## THE INPUT
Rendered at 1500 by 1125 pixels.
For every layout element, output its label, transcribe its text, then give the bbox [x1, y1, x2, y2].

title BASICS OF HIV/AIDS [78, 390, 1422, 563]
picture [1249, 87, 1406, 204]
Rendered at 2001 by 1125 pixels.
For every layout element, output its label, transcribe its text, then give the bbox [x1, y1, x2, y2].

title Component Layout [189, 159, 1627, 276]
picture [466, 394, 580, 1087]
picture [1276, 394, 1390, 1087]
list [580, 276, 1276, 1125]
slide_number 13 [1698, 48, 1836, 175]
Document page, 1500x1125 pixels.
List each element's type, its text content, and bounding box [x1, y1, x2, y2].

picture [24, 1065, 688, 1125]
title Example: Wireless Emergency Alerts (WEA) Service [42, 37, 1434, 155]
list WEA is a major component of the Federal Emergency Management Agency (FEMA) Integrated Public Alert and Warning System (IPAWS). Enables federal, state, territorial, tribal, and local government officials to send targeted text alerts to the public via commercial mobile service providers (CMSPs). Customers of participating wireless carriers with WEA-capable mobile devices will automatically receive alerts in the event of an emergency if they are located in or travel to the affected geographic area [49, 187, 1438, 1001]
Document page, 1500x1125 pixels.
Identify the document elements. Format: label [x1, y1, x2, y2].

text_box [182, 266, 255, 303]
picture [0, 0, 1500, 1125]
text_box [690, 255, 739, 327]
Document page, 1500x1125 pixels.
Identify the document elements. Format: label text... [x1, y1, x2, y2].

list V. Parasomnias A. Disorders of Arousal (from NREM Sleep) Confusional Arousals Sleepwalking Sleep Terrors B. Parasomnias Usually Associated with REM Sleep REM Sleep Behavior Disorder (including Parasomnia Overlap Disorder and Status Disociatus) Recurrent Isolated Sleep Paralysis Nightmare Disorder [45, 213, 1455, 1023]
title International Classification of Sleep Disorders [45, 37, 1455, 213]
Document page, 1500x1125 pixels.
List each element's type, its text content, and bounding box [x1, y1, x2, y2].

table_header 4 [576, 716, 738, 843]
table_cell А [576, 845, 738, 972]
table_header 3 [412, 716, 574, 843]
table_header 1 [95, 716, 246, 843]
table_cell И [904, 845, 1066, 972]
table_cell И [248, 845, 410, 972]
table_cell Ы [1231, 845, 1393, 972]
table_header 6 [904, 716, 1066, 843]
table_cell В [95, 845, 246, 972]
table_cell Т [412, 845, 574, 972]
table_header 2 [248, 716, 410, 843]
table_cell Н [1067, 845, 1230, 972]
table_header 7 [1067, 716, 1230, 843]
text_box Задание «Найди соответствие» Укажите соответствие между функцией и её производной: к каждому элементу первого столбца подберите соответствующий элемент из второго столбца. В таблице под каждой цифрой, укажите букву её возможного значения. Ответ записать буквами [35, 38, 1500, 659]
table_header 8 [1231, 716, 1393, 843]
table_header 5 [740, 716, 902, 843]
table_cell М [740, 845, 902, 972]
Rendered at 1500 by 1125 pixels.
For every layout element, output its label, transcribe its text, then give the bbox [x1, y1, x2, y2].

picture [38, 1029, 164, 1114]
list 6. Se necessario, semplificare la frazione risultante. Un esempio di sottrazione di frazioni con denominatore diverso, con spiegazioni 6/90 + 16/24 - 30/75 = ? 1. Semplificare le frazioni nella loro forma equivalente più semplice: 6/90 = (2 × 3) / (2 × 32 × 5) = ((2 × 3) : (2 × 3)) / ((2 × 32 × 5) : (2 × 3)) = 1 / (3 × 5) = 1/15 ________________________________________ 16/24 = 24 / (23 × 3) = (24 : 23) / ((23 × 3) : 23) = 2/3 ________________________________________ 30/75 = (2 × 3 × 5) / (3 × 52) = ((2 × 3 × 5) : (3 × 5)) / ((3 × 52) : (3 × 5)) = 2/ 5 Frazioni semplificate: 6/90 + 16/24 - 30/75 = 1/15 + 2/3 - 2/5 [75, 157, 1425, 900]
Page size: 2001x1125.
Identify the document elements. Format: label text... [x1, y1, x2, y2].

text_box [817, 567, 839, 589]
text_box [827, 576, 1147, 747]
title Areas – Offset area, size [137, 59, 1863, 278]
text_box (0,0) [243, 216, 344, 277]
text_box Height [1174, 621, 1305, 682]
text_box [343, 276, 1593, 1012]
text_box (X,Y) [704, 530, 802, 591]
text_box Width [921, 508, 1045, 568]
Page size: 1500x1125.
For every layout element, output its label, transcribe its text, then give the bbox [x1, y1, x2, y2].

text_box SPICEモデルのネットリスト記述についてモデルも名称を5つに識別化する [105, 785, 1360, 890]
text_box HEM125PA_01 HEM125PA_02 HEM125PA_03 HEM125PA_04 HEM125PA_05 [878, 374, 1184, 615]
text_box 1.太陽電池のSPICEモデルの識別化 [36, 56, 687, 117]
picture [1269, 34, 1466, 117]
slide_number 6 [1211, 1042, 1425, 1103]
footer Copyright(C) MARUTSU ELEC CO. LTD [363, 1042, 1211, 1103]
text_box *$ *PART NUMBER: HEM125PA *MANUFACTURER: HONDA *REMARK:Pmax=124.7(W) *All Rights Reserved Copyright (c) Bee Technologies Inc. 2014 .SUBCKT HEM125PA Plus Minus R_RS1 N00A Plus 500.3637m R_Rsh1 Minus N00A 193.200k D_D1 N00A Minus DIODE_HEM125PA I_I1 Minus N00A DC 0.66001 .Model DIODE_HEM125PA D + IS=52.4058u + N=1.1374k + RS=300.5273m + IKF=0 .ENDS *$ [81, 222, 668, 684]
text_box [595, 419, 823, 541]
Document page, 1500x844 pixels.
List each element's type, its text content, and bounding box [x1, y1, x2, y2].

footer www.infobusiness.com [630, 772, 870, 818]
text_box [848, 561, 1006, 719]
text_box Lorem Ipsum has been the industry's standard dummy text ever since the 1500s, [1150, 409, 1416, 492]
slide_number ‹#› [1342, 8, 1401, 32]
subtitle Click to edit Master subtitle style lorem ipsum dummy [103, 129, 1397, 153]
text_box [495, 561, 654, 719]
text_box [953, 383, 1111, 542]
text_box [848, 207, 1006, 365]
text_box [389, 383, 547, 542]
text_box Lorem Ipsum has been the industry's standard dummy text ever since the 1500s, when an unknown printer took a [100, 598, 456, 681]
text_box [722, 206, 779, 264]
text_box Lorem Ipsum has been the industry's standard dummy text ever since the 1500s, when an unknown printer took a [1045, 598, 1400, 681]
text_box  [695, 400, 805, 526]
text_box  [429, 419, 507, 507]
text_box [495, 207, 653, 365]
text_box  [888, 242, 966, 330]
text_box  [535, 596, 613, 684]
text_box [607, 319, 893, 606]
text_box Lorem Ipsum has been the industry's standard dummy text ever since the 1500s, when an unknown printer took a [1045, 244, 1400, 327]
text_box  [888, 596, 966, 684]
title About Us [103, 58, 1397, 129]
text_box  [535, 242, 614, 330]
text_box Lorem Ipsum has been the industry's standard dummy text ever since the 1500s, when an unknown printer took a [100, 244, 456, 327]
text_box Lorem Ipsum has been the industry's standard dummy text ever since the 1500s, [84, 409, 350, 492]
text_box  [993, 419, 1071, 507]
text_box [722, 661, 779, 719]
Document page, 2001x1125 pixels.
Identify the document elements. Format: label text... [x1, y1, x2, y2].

## REQUIRED WORK
Set every record down again exactly as written.

## ANSWER FOR THIS EXERCISE
Rendered at 1500 by 1125 pixels.
For every layout element, output its label, transcribe its text, then give the bbox [x1, y1, x2, y2].

title BASICS OF HIV/AIDS [78, 390, 1422, 563]
picture [1249, 87, 1406, 204]
Rendered at 2001 by 1125 pixels.
For every layout element, output its label, transcribe its text, then give the bbox [x1, y1, x2, y2].

title Component Layout [189, 159, 1627, 276]
picture [466, 394, 580, 1087]
picture [1276, 394, 1390, 1087]
list [580, 276, 1276, 1125]
slide_number 13 [1698, 48, 1836, 175]
Document page, 1500x1125 pixels.
List each element's type, its text content, and bounding box [x1, y1, x2, y2].

picture [24, 1065, 688, 1125]
title Example: Wireless Emergency Alerts (WEA) Service [42, 37, 1434, 155]
list WEA is a major component of the Federal Emergency Management Agency (FEMA) Integrated Public Alert and Warning System (IPAWS). Enables federal, state, territorial, tribal, and local government officials to send targeted text alerts to the public via commercial mobile service providers (CMSPs). Customers of participating wireless carriers with WEA-capable mobile devices will automatically receive alerts in the event of an emergency if they are located in or travel to the affected geographic area [49, 187, 1438, 1001]
Document page, 1500x1125 pixels.
Identify the document elements. Format: label [x1, y1, x2, y2].

text_box [182, 266, 255, 303]
picture [0, 0, 1500, 1125]
text_box [690, 255, 739, 327]
Document page, 1500x1125 pixels.
Identify the document elements. Format: label text... [x1, y1, x2, y2].

list V. Parasomnias A. Disorders of Arousal (from NREM Sleep) Confusional Arousals Sleepwalking Sleep Terrors B. Parasomnias Usually Associated with REM Sleep REM Sleep Behavior Disorder (including Parasomnia Overlap Disorder and Status Disociatus) Recurrent Isolated Sleep Paralysis Nightmare Disorder [45, 213, 1455, 1023]
title International Classification of Sleep Disorders [45, 37, 1455, 213]
Document page, 1500x1125 pixels.
List each element's type, its text content, and bounding box [x1, y1, x2, y2].

table_header 4 [576, 716, 738, 843]
table_cell А [576, 845, 738, 972]
table_header 3 [412, 716, 574, 843]
table_header 1 [95, 716, 246, 843]
table_cell И [904, 845, 1066, 972]
table_cell И [248, 845, 410, 972]
table_cell Ы [1231, 845, 1393, 972]
table_header 6 [904, 716, 1066, 843]
table_cell В [95, 845, 246, 972]
table_cell Т [412, 845, 574, 972]
table_header 2 [248, 716, 410, 843]
table_cell Н [1067, 845, 1230, 972]
table_header 7 [1067, 716, 1230, 843]
text_box Задание «Найди соответствие» Укажите соответствие между функцией и её производной: к каждому элементу первого столбца подберите соответствующий элемент из второго столбца. В таблице под каждой цифрой, укажите букву её возможного значения. Ответ записать буквами [35, 38, 1500, 659]
table_header 8 [1231, 716, 1393, 843]
table_header 5 [740, 716, 902, 843]
table_cell М [740, 845, 902, 972]
Rendered at 1500 by 1125 pixels.
For every layout element, output its label, transcribe its text, then give the bbox [x1, y1, x2, y2].

picture [38, 1029, 164, 1114]
list 6. Se necessario, semplificare la frazione risultante. Un esempio di sottrazione di frazioni con denominatore diverso, con spiegazioni 6/90 + 16/24 - 30/75 = ? 1. Semplificare le frazioni nella loro forma equivalente più semplice: 6/90 = (2 × 3) / (2 × 32 × 5) = ((2 × 3) : (2 × 3)) / ((2 × 32 × 5) : (2 × 3)) = 1 / (3 × 5) = 1/15 ________________________________________ 16/24 = 24 / (23 × 3) = (24 : 23) / ((23 × 3) : 23) = 2/3 ________________________________________ 30/75 = (2 × 3 × 5) / (3 × 52) = ((2 × 3 × 5) : (3 × 5)) / ((3 × 52) : (3 × 5)) = 2/ 5 Frazioni semplificate: 6/90 + 16/24 - 30/75 = 1/15 + 2/3 - 2/5 [75, 157, 1425, 900]
Page size: 2001x1125.
Identify the document elements. Format: label text... [x1, y1, x2, y2].

text_box [817, 567, 839, 589]
text_box [827, 576, 1147, 747]
title Areas – Offset area, size [137, 59, 1863, 278]
text_box (0,0) [243, 216, 344, 277]
text_box Height [1174, 621, 1305, 682]
text_box [343, 276, 1593, 1012]
text_box (X,Y) [704, 530, 802, 591]
text_box Width [921, 508, 1045, 568]
Page size: 1500x1125.
For every layout element, output its label, transcribe its text, then give the bbox [x1, y1, x2, y2].

text_box SPICEモデルのネットリスト記述についてモデルも名称を5つに識別化する [105, 785, 1360, 890]
text_box HEM125PA_01 HEM125PA_02 HEM125PA_03 HEM125PA_04 HEM125PA_05 [878, 374, 1184, 615]
text_box 1.太陽電池のSPICEモデルの識別化 [36, 56, 687, 117]
picture [1269, 34, 1466, 117]
slide_number 6 [1211, 1042, 1425, 1103]
footer Copyright(C) MARUTSU ELEC CO. LTD [363, 1042, 1211, 1103]
text_box *$ *PART NUMBER: HEM125PA *MANUFACTURER: HONDA *REMARK:Pmax=124.7(W) *All Rights Reserved Copyright (c) Bee Technologies Inc. 2014 .SUBCKT HEM125PA Plus Minus R_RS1 N00A Plus 500.3637m R_Rsh1 Minus N00A 193.200k D_D1 N00A Minus DIODE_HEM125PA I_I1 Minus N00A DC 0.66001 .Model DIODE_HEM125PA D + IS=52.4058u + N=1.1374k + RS=300.5273m + IKF=0 .ENDS *$ [81, 222, 668, 684]
text_box [595, 419, 823, 541]
Document page, 1500x844 pixels.
List each element's type, its text content, and bounding box [x1, y1, x2, y2].

footer www.infobusiness.com [630, 772, 870, 818]
text_box [848, 561, 1006, 719]
text_box Lorem Ipsum has been the industry's standard dummy text ever since the 1500s, [1150, 409, 1416, 492]
slide_number ‹#› [1342, 8, 1401, 32]
subtitle Click to edit Master subtitle style lorem ipsum dummy [103, 129, 1397, 153]
text_box [495, 561, 654, 719]
text_box [953, 383, 1111, 542]
text_box [848, 207, 1006, 365]
text_box [389, 383, 547, 542]
text_box Lorem Ipsum has been the industry's standard dummy text ever since the 1500s, when an unknown printer took a [100, 598, 456, 681]
text_box [722, 206, 779, 264]
text_box Lorem Ipsum has been the industry's standard dummy text ever since the 1500s, when an unknown printer took a [1045, 598, 1400, 681]
text_box  [695, 400, 805, 526]
text_box  [429, 419, 507, 507]
text_box [495, 207, 653, 365]
text_box  [888, 242, 966, 330]
text_box  [535, 596, 613, 684]
text_box [607, 319, 893, 606]
text_box Lorem Ipsum has been the industry's standard dummy text ever since the 1500s, when an unknown printer took a [1045, 244, 1400, 327]
text_box  [888, 596, 966, 684]
title About Us [103, 58, 1397, 129]
text_box  [535, 242, 614, 330]
text_box Lorem Ipsum has been the industry's standard dummy text ever since the 1500s, when an unknown printer took a [100, 244, 456, 327]
text_box Lorem Ipsum has been the industry's standard dummy text ever since the 1500s, [84, 409, 350, 492]
text_box  [993, 419, 1071, 507]
text_box [722, 661, 779, 719]
Document page, 2001x1125 pixels.
Identify the document elements. Format: label text... [x1, y1, x2, y2].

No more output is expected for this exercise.